**Prompt**
All of the records must be repeated exactly as they read.

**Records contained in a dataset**
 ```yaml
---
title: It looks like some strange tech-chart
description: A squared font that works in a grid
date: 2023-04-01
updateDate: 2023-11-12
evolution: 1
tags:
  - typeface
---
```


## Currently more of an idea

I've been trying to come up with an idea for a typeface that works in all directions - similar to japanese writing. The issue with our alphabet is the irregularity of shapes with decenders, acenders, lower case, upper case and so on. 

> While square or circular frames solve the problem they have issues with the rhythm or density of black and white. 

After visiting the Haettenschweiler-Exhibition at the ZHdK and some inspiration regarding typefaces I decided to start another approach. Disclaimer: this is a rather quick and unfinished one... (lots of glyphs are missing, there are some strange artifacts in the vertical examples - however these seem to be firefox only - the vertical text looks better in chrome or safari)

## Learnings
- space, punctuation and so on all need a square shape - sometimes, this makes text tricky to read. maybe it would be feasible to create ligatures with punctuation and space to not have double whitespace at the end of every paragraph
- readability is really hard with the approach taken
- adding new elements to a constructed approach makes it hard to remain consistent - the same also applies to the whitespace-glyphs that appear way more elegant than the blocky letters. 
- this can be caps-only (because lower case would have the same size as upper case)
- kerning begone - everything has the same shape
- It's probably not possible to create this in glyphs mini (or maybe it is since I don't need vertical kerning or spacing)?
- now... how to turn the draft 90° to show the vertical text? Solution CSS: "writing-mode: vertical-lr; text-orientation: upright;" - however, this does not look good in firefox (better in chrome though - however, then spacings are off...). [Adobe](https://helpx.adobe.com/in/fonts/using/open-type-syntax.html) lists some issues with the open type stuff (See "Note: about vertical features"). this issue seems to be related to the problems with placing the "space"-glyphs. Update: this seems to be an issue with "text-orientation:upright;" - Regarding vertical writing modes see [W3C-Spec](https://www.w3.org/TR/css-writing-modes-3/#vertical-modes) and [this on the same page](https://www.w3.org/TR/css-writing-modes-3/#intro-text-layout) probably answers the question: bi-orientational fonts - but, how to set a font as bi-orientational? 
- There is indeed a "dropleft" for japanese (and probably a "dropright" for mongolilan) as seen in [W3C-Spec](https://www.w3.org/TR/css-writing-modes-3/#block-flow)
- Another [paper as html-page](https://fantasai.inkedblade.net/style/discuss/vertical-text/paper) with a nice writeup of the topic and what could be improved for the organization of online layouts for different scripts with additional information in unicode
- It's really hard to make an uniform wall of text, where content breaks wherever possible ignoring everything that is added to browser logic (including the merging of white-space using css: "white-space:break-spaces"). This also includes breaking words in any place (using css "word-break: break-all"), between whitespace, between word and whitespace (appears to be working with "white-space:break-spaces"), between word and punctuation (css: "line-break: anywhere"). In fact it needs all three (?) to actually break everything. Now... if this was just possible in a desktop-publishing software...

**Answer**
 ```yaml
---
title: It looks like some strange tech-chart
description: A squared font that works in a grid
date: 2023-04-01
updateDate: 2023-11-12
evolution: 1
tags:
  - typeface
---
```


## Currently more of an idea

I've been trying to come up with an idea for a typeface that works in all directions - similar to japanese writing. The issue with our alphabet is the irregularity of shapes with decenders, acenders, lower case, upper case and so on. 

> While square or circular frames solve the problem they have issues with the rhythm or density of black and white. 

After visiting the Haettenschweiler-Exhibition at the ZHdK and some inspiration regarding typefaces I decided to start another approach. Disclaimer: this is a rather quick and unfinished one... (lots of glyphs are missing, there are some strange artifacts in the vertical examples - however these seem to be firefox only - the vertical text looks better in chrome or safari)

## Learnings
- space, punctuation and so on all need a square shape - sometimes, this makes text tricky to read. maybe it would be feasible to create ligatures with punctuation and space to not have double whitespace at the end of every paragraph
- readability is really hard with the approach taken
- adding new elements to a constructed approach makes it hard to remain consistent - the same also applies to the whitespace-glyphs that appear way more elegant than the blocky letters. 
- this can be caps-only (because lower case would have the same size as upper case)
- kerning begone - everything has the same shape
- It's probably not possible to create this in glyphs mini (or maybe it is since I don't need vertical kerning or spacing)?
- now... how to turn the draft 90° to show the vertical text? Solution CSS: "writing-mode: vertical-lr; text-orientation: upright;" - however, this does not look good in firefox (better in chrome though - however, then spacings are off...). [Adobe](https://helpx.adobe.com/in/fonts/using/open-type-syntax.html) lists some issues with the open type stuff (See "Note: about vertical features"). this issue seems to be related to the problems with placing the "space"-glyphs. Update: this seems to be an issue with "text-orientation:upright;" - Regarding vertical writing modes see [W3C-Spec](https://www.w3.org/TR/css-writing-modes-3/#vertical-modes) and [this on the same page](https://www.w3.org/TR/css-writing-modes-3/#intro-text-layout) probably answers the question: bi-orientational fonts - but, how to set a font as bi-orientational? 
- There is indeed a "dropleft" for japanese (and probably a "dropright" for mongolilan) as seen in [W3C-Spec](https://www.w3.org/TR/css-writing-modes-3/#block-flow)
- Another [paper as html-page](https://fantasai.inkedblade.net/style/discuss/vertical-text/paper) with a nice writeup of the topic and what could be improved for the organization of online layouts for different scripts with additional information in unicode
- It's really hard to make an uniform wall of text, where content breaks wherever possible ignoring everything that is added to browser logic (including the merging of white-space using css: "white-space:break-spaces"). This also includes breaking words in any place (using css "word-break: break-all"), between whitespace, between word and whitespace (appears to be working with "white-space:break-spaces"), between word and punctuation (css: "line-break: anywhere"). In fact it needs all three (?) to actually break everything. Now... if this was just possible in a desktop-publishing software...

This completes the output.